-- Extract provided --
--*--
4. What Is a Self-Join in SQL?
As you probably suspect, a self-join occurs when the table is joined with itself. It’s important to note that it’s not a distinct command in SQL: any JOIN
type can be used to join a table with itself.
The joining is done like any other JOIN
, but this time you’ll reference the same table on both sides of the JOIN
keyword. Self-joining is especially useful when a table has a foreign key referencing its primary key. This lets you query hierarchical data, such as family trees or a company’s organizational hierarchy. It’s also helpful when you want to find pairs of values. In the example below, we are looking for players from the same national team:
SELECT fp1.id, fp1.first_name, fp1.last_name, fp1.national_team_id, fp2.id AS id_2, fp2.first_name AS first_name_2, fp2.last_name AS last_name_2, fp2.national_team_id as national_team_id_2 FROM football_players fp1 JOIN football_players fp2 ON fp1.id <> fp2.id AND fp1.national_team_id = fp2.national_team_id;
Self-joining means instead of two tables, you’re specifying the same table twice: once in the FROM
clause and once after the JOIN
clause. Since you’re using the same table twice, you must use aliases for the tables. Each occurrence of the table should be given a distinct alias (fp1
, fp2
in our query) so that it is clear which occurrence of the table we’re referring to.
We’re joining players from the same national team (their national_team_id
values are equal). However, we don’t want to list a player with himself, so we exclude the case when fp1.id
and fp2.id
are equal.
The query’s output is this:
id | first_name | last_name | national_team_id | id_2 | first_name_2 | last_name_2 | national_team_id_2 |
---|---|---|---|---|---|---|---|
1 | Gianfranco | Zola | 1 | 7 | Mario | Balotelli | 1 |
2 | Virgil | van Dijk | 2 | 6 | Frenkie | de Jong | 2 |
3 | Marcus | Rashford | 3 | 5 | Phil | Foden | 3 |
5 | Phil | Foden | 3 | 3 | Marcus | Rashford | 3 |
6 | Frenkie | de Jong | 2 | 2 | Virgil | van Dijk | 2 |
7 | Mario | Balotelli | 1 | 1 | Gianfranco | Zola | 1 |
You can use the national_team_id
columns from both tables to confirm that, really, Gianfranco Zola and Mario Balotelli played for the same team.
You can learn more about this in our article on self-join examples.
5. Join Two Tables Using a Two-Column JOIN
You’re given two tables. The first one is employee
, which has the following data:
id | first_name | last_name |
---|---|---|
1 | Steve | Bergman |
2 | Steve | Johnson |
3 | Steve | King |
The second table is customer
, which has the following data:
id | first_name | last_name |
---|---|---|
1 | Ann | Coleman |
2 | Steve | Bergman |
3 | Steve | Young |
4 | Donna | Winter |
5 | Steve | King |
Your task is to return all the employees that are also the company’s customers. Unfortunately, you can’t use the id
column because it’s the employee ID in one table and the customer ID in another. In other words, there’s no single column in one table that references the other.
--*--
-- Study material --
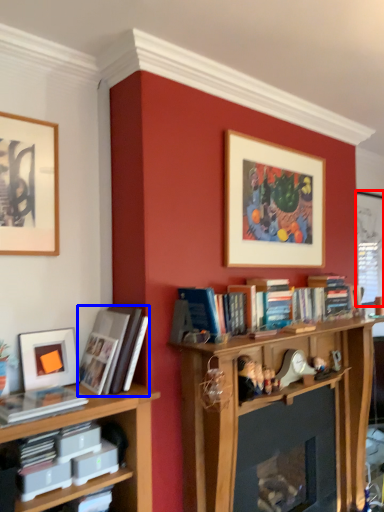
Question: Which point is closer to the camera, window screen (highlighted by a red box) or book (highlighted by a blue box)?

Choices:
 (A) window screen
 (B) book

Answer: (B)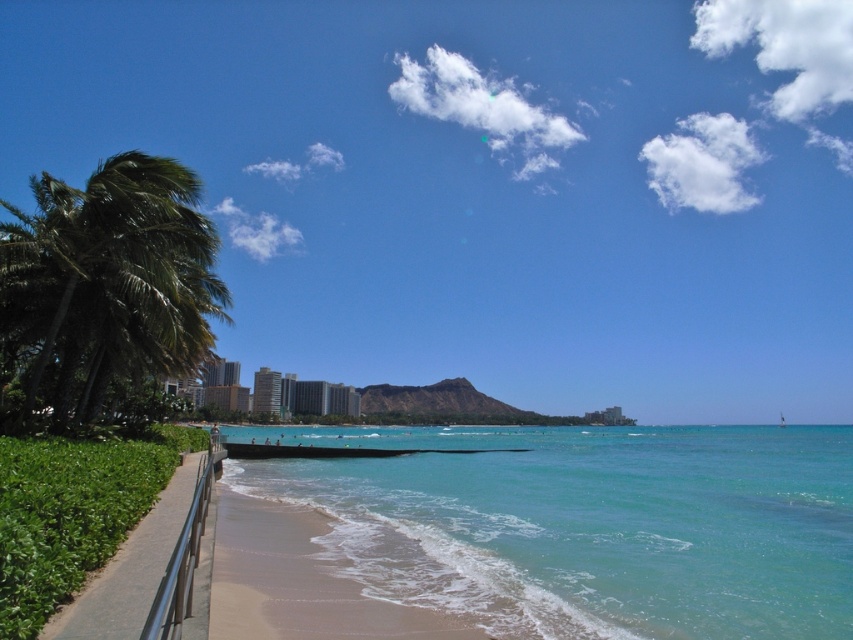
Between transparent blue sky at upper center and light brown sand at lower center, which one is positioned lower?

Positioned lower is light brown sand at lower center.

Does transparent blue sky at upper center have a smaller size compared to light brown sand at lower center?

Incorrect, transparent blue sky at upper center is not smaller in size than light brown sand at lower center.

Which is behind, point (595, 109) or point (222, 577)?

Positioned behind is point (595, 109).

The image size is (853, 640). I want to click on transparent blue sky at upper center, so click(488, 186).

The width and height of the screenshot is (853, 640). Describe the element at coordinates (108, 280) in the screenshot. I see `green leafy palm tree at left` at that location.

You are a GUI agent. You are given a task and a screenshot of the screen. Output one action in this format:
    pyautogui.click(x=<x>, y=<y>)
    Task: Click on the green leafy palm tree at left
    The image size is (853, 640).
    Given the screenshot: What is the action you would take?
    pyautogui.click(x=108, y=280)

Between point (134, 316) and point (276, 588), which one is positioned behind?

The point (134, 316) is behind.

You are a GUI agent. You are given a task and a screenshot of the screen. Output one action in this format:
    pyautogui.click(x=<x>, y=<y>)
    Task: Click on the green leafy palm tree at left
    The width and height of the screenshot is (853, 640).
    Given the screenshot: What is the action you would take?
    pyautogui.click(x=108, y=280)

Between clear blue water at lower center and light brown sand at lower center, which one has more height?

With more height is clear blue water at lower center.

Describe the element at coordinates (587, 525) in the screenshot. I see `clear blue water at lower center` at that location.

Where is `clear blue water at lower center`? This screenshot has width=853, height=640. clear blue water at lower center is located at coordinates (587, 525).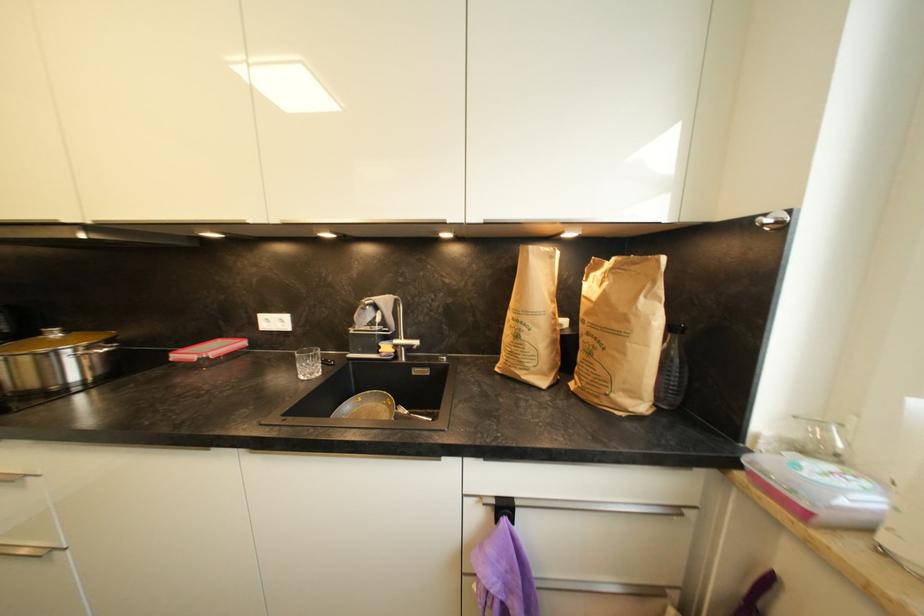
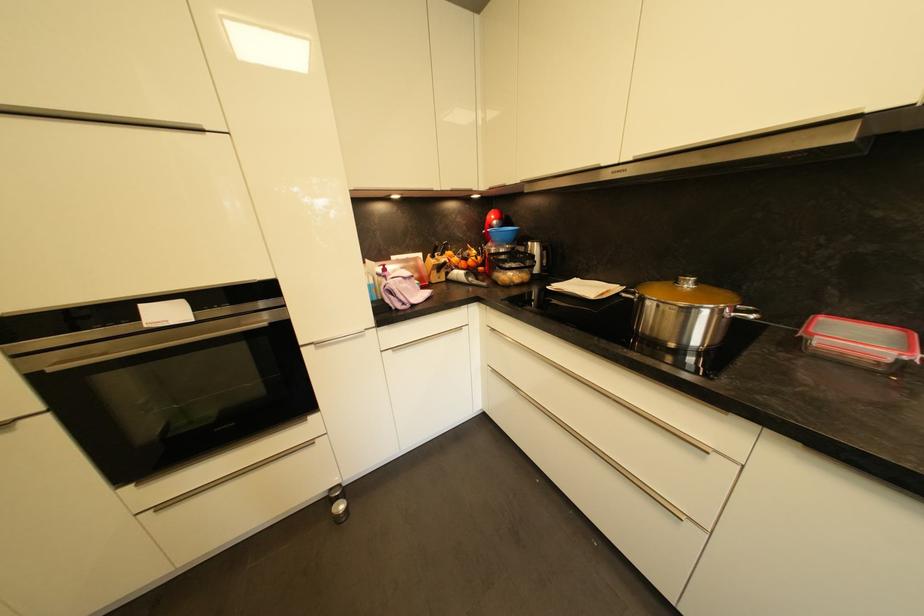
Locate, in the second image, the point that corresponds to [61,337] in the first image.

(694, 286)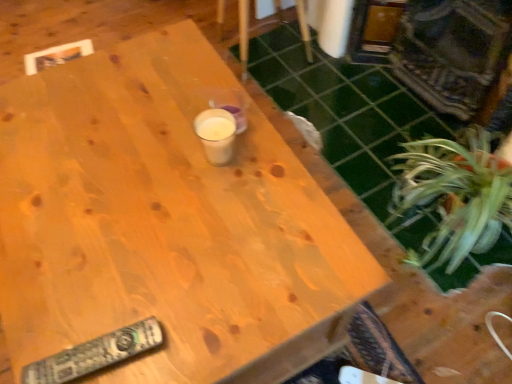
Question: Is green leafy plant at lower right behind wooden chair at upper center?

Choices:
 (A) yes
 (B) no

Answer: (B)

Question: Can we say green leafy plant at lower right lies outside wooden chair at upper center?

Choices:
 (A) no
 (B) yes

Answer: (B)

Question: From a real-world perspective, is green leafy plant at lower right physically above wooden chair at upper center?

Choices:
 (A) yes
 (B) no

Answer: (B)

Question: Does green leafy plant at lower right have a larger size compared to wooden chair at upper center?

Choices:
 (A) no
 (B) yes

Answer: (A)

Question: Is green leafy plant at lower right to the left of wooden chair at upper center from the viewer's perspective?

Choices:
 (A) yes
 (B) no

Answer: (B)

Question: From the image's perspective, relative to green leafy plant at lower right, is wooden table at center above or below?

Choices:
 (A) above
 (B) below

Answer: (B)

Question: From a real-world perspective, is wooden table at center positioned above or below green leafy plant at lower right?

Choices:
 (A) above
 (B) below

Answer: (A)

Question: Is point (292, 350) closer or farther from the camera than point (448, 216)?

Choices:
 (A) farther
 (B) closer

Answer: (B)

Question: Is wooden table at center in front of or behind green leafy plant at lower right in the image?

Choices:
 (A) behind
 (B) front

Answer: (B)

Question: From a real-world perspective, is green leafy plant at lower right above or below black plastic remote at lower left?

Choices:
 (A) below
 (B) above

Answer: (A)

Question: From their relative heights in the image, would you say green leafy plant at lower right is taller or shorter than black plastic remote at lower left?

Choices:
 (A) tall
 (B) short

Answer: (A)

Question: Considering the positions of point (431, 139) and point (126, 349), is point (431, 139) closer or farther from the camera than point (126, 349)?

Choices:
 (A) farther
 (B) closer

Answer: (A)

Question: Looking at their shapes, would you say green leafy plant at lower right is wider or thinner than black plastic remote at lower left?

Choices:
 (A) wide
 (B) thin

Answer: (B)

Question: Based on their sizes in the image, would you say black plastic remote at lower left is bigger or smaller than wooden table at center?

Choices:
 (A) small
 (B) big

Answer: (A)

Question: Does point (93, 349) appear closer or farther from the camera than point (139, 180)?

Choices:
 (A) farther
 (B) closer

Answer: (B)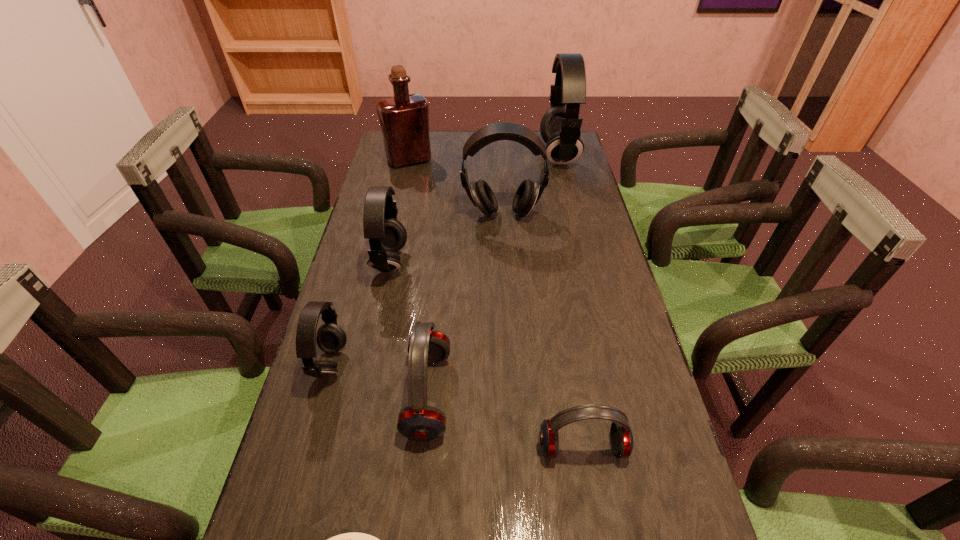
Identify which black earphone is the third nearest to the nearest object. Please provide its 2D coordinates. Your answer should be formatted as a tuple, i.e. [(x, y)], where the tuple contains the x and y coordinates of a point satisfying the conditions above.

[(528, 193)]

The height and width of the screenshot is (540, 960). I want to click on black earphone that is the third closest one to the left red earphone, so click(528, 193).

This screenshot has height=540, width=960. What are the coordinates of `free space that satisfies the following two spatial constraints: 1. on the ear cups of the farthest earphone; 2. on the ear cups of the fifth nearest earphone` in the screenshot? It's located at (573, 214).

Find the location of `free spot that satisfies the following two spatial constraints: 1. on the ear cups of the second black earphone from right to left; 2. on the ear cups of the smallest black earphone`. free spot that satisfies the following two spatial constraints: 1. on the ear cups of the second black earphone from right to left; 2. on the ear cups of the smallest black earphone is located at coordinates (512, 364).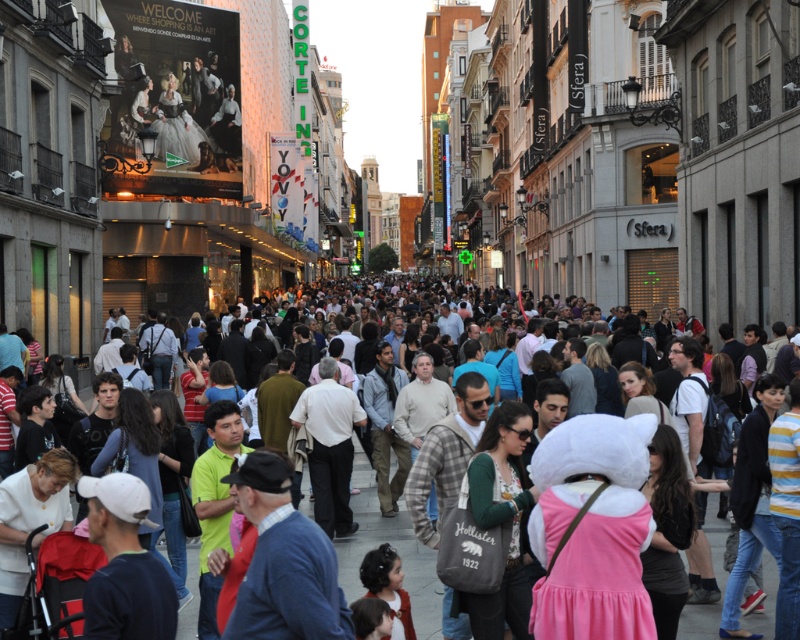
Does striped knit sweater at lower right have a greater height compared to dark hair at center?

Correct, striped knit sweater at lower right is much taller as dark hair at center.

This screenshot has height=640, width=800. Identify the location of striped knit sweater at lower right. (x=752, y=502).

Which is in front, point (738, 611) or point (182, 605)?

Positioned in front is point (738, 611).

Locate an element on the screen. The width and height of the screenshot is (800, 640). striped knit sweater at lower right is located at coordinates (752, 502).

Does multicolored casual attire at center have a larger size compared to light blue shirt at center?

Correct, multicolored casual attire at center is larger in size than light blue shirt at center.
--*--
-- Your goal --
Decide whether each statement agrees with the text on SQL joins above. For each, answer yes or no and quote the words from the text that settle it.
(a) A self-join is its own separate command in SQL.
(b) When a table is joined with itself, each use of the table must get its own alias.
(c) In the employee and customer tables, the id column can be used to match employees who are also customers.

-- The completed task --
(a) No: "it’s not a distinct command in SQL"
(b) Yes: "Since you’re using the same table twice, you must use aliases for the tables. Each occurrence of the table should be given a distinct alias"
(c) No: "there’s no single column in one table that references the other."